_Work order_: Please decide whether each statement agrees with the transcript, answering yes or no and quoting the deciding words: (a) The Pentagon's report on the shooting of Mazen Dana exonerated the soldiers involved. (b) The Pentagon has acknowledged that it followed its own recommendations. (c) Anna Politkovskaya was shot at her apartment on October 7th.
Source document START
FRANK SMYTH: Most of them in 2006 were working for Iraqi news organizations.

AMY GOODMAN: The number of western journalists of course in Iraq has gone down. With the dangers in the last few years, though, there have been also a number killed by U.S. troops. Well, like, with what Reuters described as one of the leading conflict cameramen of our time, Mazen Dana, killed by U.S. troops outside Abu Ghraib. Then there was the Al Jazeera reporter Tarik Ayoub, the U.S. military shelled the area around the Al Jazeera office where he was on the roof. He was killed. What kind of tone do you think that set early on, as we lead up to this point where the bulk of the deaths are as a result of, well, you write in the Committee to Protect Journalists report, insurgents?

FRANK SMYTH: The incidences involving U.S. forces, in particular the shooting of Mazen Dana, was especially disturbing because he was shot at relatively short range in a situation where called into question the rules of engagement. We protested and asked for clarification from the Pentagon about that shooting in particular, and the Pentagon eventually did a comprehensive report and investigation of the shooting, which exonerated the soldiers involved. But the report, itself, encouraged the Pentagon to review its own rules of engagement so that U.S. forces would be made aware of the right and presence of journalists operating on the battlefield. And the Pentagon has never acknowledged whether or not it has followed its own recommendations. But we’ve sent a number of letters to former Secretary of State Rumsfeld and other officials, encouraging them to follow that report's recommendations and to make U.S. troops aware of the right and presence of journalists to operate on the battlefield. ...

AMY GOODMAN: Back on the issue of Russia. In the case of Anna Politkovskaya, the Russian journalist who was killed. The leading investigative journalist and critic of the state, specifically of president Vladimir Putin. Shot contract-style at her apartment October 7th. Can you talk more about that, and the holding of the state responsible?

FRANK SMYTH: Well, that was a case that remains under investigation--it's not uncommon--and it's unclear exactly what the motivation was. But certainly she did enterprising and groundbreaking work investigating abuses in Chechnya involving Russian and other forces. So we believe that her work in Chechnya may well be responsible for what led to perpetrators to then murder her. But that kind of gang-land style, mafia style assassination is quite common in Russia like it is in many other nations. And certainly, whether or not it involves security forces, is still unclear, but the problem is that very few of those kinds of murders of journalists in Russia, as in many other places, end up being resolved.

AMY GOODMAN: Frank Smyth, I wanted to ask you about a story that didn't get very much coverage this week. We heard a lot about one of the last acts of the UN Security Council imposing sanctions against Iran, but on the same day, last Saturday, the UN Security council approved an unprecedented resolution that condemned attacks on journalists and urged countries to protect journalists. Can you talk more about that act of the UN Security Council?
Source document END
Data for analysis START
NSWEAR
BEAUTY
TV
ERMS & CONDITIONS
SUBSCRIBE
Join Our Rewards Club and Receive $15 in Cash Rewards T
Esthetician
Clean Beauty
Data for analysis END
Data for analysis START
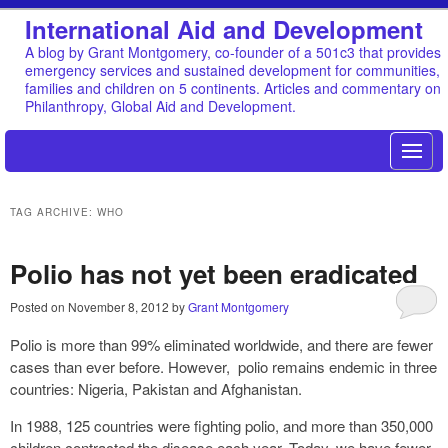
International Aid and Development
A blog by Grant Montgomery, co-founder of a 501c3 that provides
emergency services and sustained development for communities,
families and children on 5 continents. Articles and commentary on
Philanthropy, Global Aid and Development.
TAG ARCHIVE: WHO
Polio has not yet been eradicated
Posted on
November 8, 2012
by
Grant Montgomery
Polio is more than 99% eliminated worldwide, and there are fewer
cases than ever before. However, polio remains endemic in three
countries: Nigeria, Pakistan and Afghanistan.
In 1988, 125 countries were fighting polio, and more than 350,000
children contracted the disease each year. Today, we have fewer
Data for analysis END
_Written response_:
(a) Yes: "which exonerated the soldiers involved"
(b) No: "the Pentagon has never acknowledged whether or not it has followed its own recommendations"
(c) Yes: "Shot contract-style at her apartment October 7th."